_Job_
Tally the lines below that contain "Cookies" and reply with only the tally.

_Records supplied_
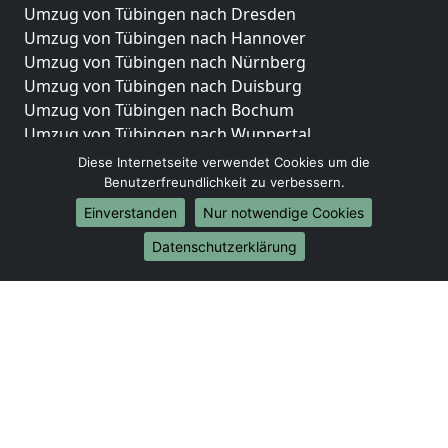
Umzug von Tübingen nach Dresden
Umzug von Tübingen nach Hannover
Umzug von Tübingen nach Nürnberg
Umzug von Tübingen nach Duisburg
Umzug von Tübingen nach Bochum
Umzug von Tübingen nach Wuppertal
Umzug von Tübingen nach Bielefeld
Diese Internetseite verwendet Cookies um die
Umzug von Tübingen nach Bonn
Benutzerfreundlichkeit zu verbessern.
Umzug von Tübingen nach Münster
Einverstanden
Nur notwendige Cookies
Internationale-Umzüge
Datenschutzerklärung
Umzug von Tübingen nach Brasilien
Umzug von Tübingen nach Brunei Darussalam
Umzug von Tübingen nach Burkina Faso
Umzug von Tübingen nach Burundi
Umzug von Tübingen nach Chile
Umzug von Tübingen nach China
Umzug von Tübingen nach Cookinseln
Umzug von Tübingen nach Costa Rica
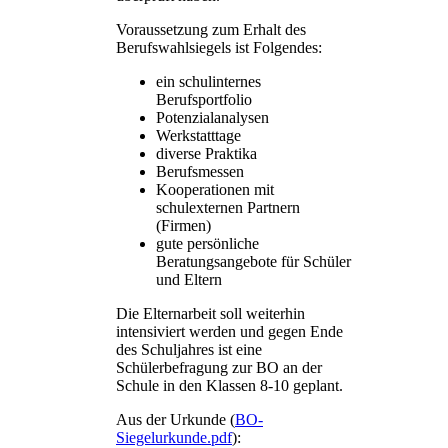
Voraussetzung zum Erhalt des
Berufswahlsiegels ist Folgendes:
ein schulinternes
Berufsportfolio
Potenzialanalysen
Werkstatttage
diverse Praktika
Berufsmessen
Kooperationen mit
schulexternen Partnern
(Firmen)
gute persönliche
Beratungsangebote für Schüler
und Eltern
Die Elternarbeit soll weiterhin
intensiviert werden und gegen Ende
des Schuljahres ist eine
Schülerbefragung zur BO an der
Schule in den Klassen 8-10 geplant.
Aus der Urkunde (
BO-
Siegelurkunde.pdf
):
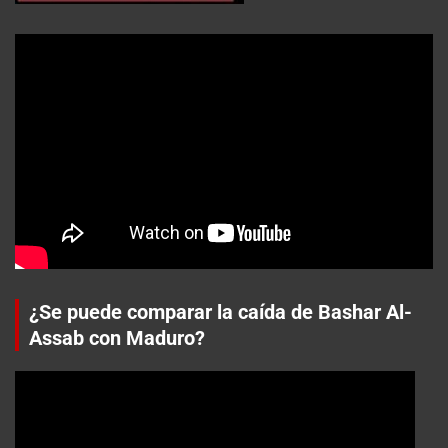
¿Se puede comparar la caída de Bashar Al-
Assab con Maduro?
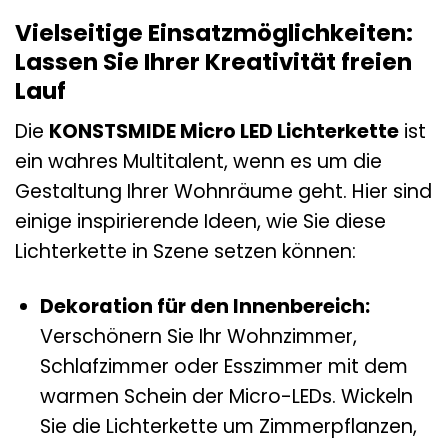
Vielseitige Einsatzmöglichkeiten:
Lassen Sie Ihrer Kreativität freien
Lauf
Die
KONSTSMIDE Micro LED Lichterkette
ist
ein wahres Multitalent, wenn es um die
Gestaltung Ihrer Wohnräume geht. Hier sind
einige inspirierende Ideen, wie Sie diese
Lichterkette in Szene setzen können:
Dekoration für den Innenbereich:
Verschönern Sie Ihr Wohnzimmer,
Schlafzimmer oder Esszimmer mit dem
warmen Schein der Micro-LEDs. Wickeln
Sie die Lichterkette um Zimmerpflanzen,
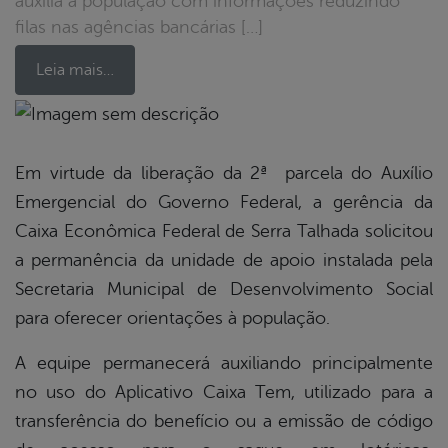
auxilia a população com informações reduzindo
filas nas agências bancárias […]
Leia mais…
book
Em virtude da liberação da 2ª parcela do Auxílio
Emergencial do Governo Federal, a gerência da
er
Caixa Econômica Federal de Serra Talhada solicitou
a permanência da unidade de apoio instalada pela
Secretaria Municipal de Desenvolvimento Social
din
para oferecer orientações à população.
A equipe permanecerá auxiliando principalmente
no uso do Aplicativo Caixa Tem, utilizado para a
transferência do benefício ou a emissão de código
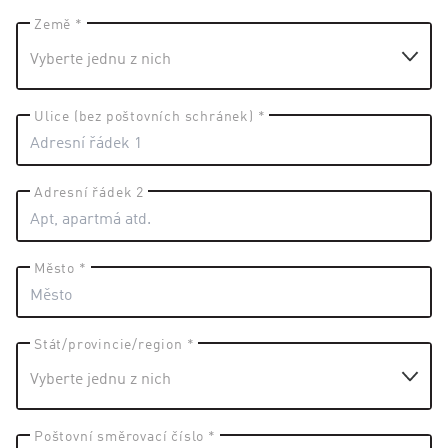
Země *
Ulice (bez poštovních schránek) *
Adresní řádek 2
Město *
Stát/provincie/region *
Poštovní směrovací číslo *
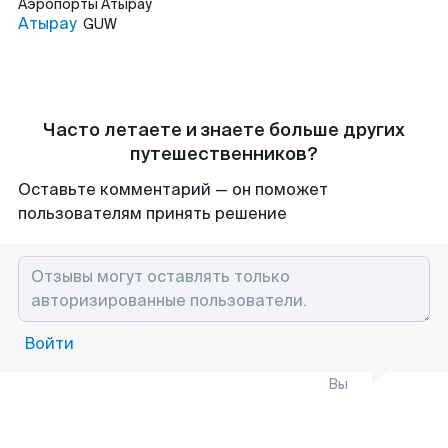
Аэропорты
Атырау
Атырау
GUW
Часто летаете и знаете больше других
путешественников?
Оставьте комментарий — он поможет
пользователям принять решение
Войти
Вы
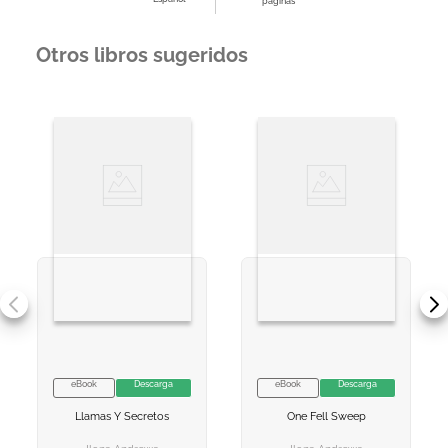
páginas
Otros libros sugeridos
eBook
Descarga
eBook
Descarga
VER INFORMACION
VER INFORMACION
Llamas Y Secretos
One Fell Sweep
AGREGAR AL
AGREGAR AL
CARRITO
CARRITO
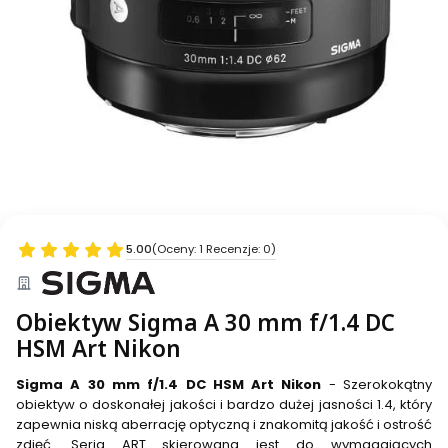
5.00
(Oceny: 1 Recenzje: 0)
Obiektyw Sigma A 30 mm f/1.4 DC
HSM Art Nikon
Sigma A 30 mm f/1.4 DC HSM Art Nikon
- Szerokokątny
obiektyw o doskonałej jakości i bardzo dużej jasności 1.4, który
zapewnia niską aberrację optyczną i znakomitą jakość i ostrość
zdjęć. Seria ART skierowana jest do wymagających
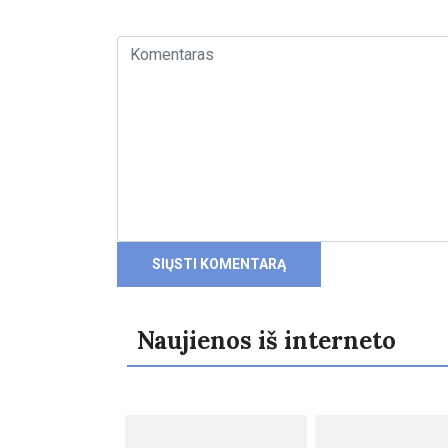
Naujienos iš interneto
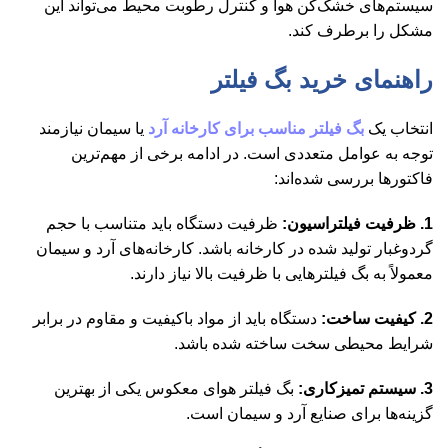
سیستم‌های خشک‌کن هوا و کنترل رطوبت محیط می‌تواند این
مشکل را برطرف کند.
راهنمای خرید بگ فیلتر
انتخاب یک
بگ فیلتر مناسب برای کارخانه آرد
یا سیمان نیازمند
توجه به عوامل متعددی است. در ادامه برخی از مهم‌ترین
فاکتورها بررسی شده‌اند:
1. ظرفیت فیلتراسیون:
ظرفیت دستگاه باید متناسب با حجم
گردوغبار تولید شده در کارخانه باشد. کارخانه‌های آرد و سیمان
معمولاً به بگ فیلترهایی با ظرفیت بالا نیاز دارند.
2. کیفیت ساخت:
دستگاه باید از مواد باکیفیت و مقاوم در برابر
شرایط محیطی سخت ساخته شده باشد.
3. سیستم تمیزکاری:
بگ فیلتر هوای معکوس یکی از بهترین
گزینه‌ها برای صنایع آرد و سیمان است.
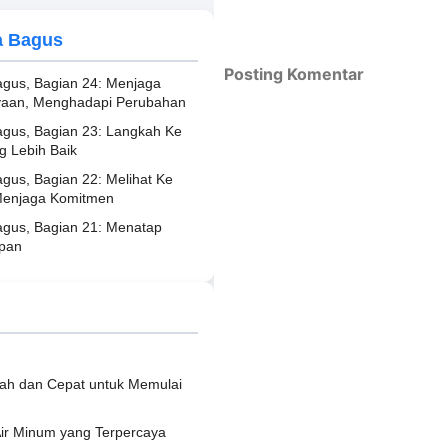
a Bagus
Posting Komentar
gus, Bagian 24: Menjaga
yaan, Menghadapi Perubahan
gus, Bagian 23: Langkah Ke
g Lebih Baik
gus, Bagian 22: Melihat Ke
Menjaga Komitmen
gus, Bagian 21: Menatap
pan
dah dan Cepat untuk Memulai
ir Minum yang Terpercaya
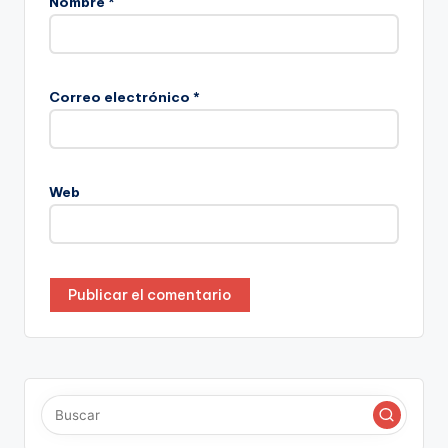
Nombre
*
Correo electrónico
*
Web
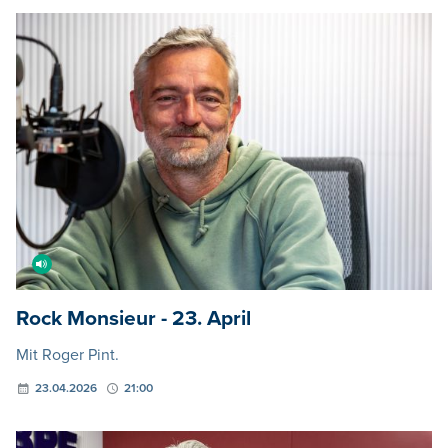
Rock Monsieur - 23. April
Mit Roger Pint.
23.04.2026
21:00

_Expected output_
2